Among the records below, find each line bearing the word "whenever" and copy it.
START Data provided
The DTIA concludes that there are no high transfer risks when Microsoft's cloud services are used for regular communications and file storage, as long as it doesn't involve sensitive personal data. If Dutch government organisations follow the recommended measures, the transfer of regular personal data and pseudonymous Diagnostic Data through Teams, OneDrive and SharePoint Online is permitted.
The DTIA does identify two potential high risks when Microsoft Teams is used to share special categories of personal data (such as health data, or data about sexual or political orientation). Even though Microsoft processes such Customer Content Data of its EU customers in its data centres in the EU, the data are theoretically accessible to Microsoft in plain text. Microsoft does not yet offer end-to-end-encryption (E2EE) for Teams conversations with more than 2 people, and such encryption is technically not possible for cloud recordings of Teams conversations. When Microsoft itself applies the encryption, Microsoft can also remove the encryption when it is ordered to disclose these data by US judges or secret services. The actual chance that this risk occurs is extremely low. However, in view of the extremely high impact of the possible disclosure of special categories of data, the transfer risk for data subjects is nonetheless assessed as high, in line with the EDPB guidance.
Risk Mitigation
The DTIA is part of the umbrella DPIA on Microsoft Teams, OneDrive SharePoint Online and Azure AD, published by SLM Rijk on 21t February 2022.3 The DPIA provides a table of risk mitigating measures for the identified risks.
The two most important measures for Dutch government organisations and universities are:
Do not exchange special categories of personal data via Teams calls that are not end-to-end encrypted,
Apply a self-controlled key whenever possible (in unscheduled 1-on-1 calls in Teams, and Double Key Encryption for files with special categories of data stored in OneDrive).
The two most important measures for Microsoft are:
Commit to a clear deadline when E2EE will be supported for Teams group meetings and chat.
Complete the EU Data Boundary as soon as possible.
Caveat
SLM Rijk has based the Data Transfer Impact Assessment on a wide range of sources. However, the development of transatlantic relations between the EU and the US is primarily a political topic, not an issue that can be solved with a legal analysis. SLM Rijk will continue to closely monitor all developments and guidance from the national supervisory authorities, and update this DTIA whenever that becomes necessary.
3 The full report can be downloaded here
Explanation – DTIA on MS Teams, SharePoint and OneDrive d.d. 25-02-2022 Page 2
END Data provided
◆ The answer
Apply a self-controlled key whenever possible (in unscheduled 1-on-1 calls in Teams, and Double Key Encryption for files with special categories of data stored in OneDrive).
SLM Rijk has based the Data Transfer Impact Assessment on a wide range of sources. However, the development of transatlantic relations between the EU and the US is primarily a political topic, not an issue that can be solved with a legal analysis. SLM Rijk will continue to closely monitor all developments and guidance from the national supervisory authorities, and update this DTIA whenever that becomes necessary.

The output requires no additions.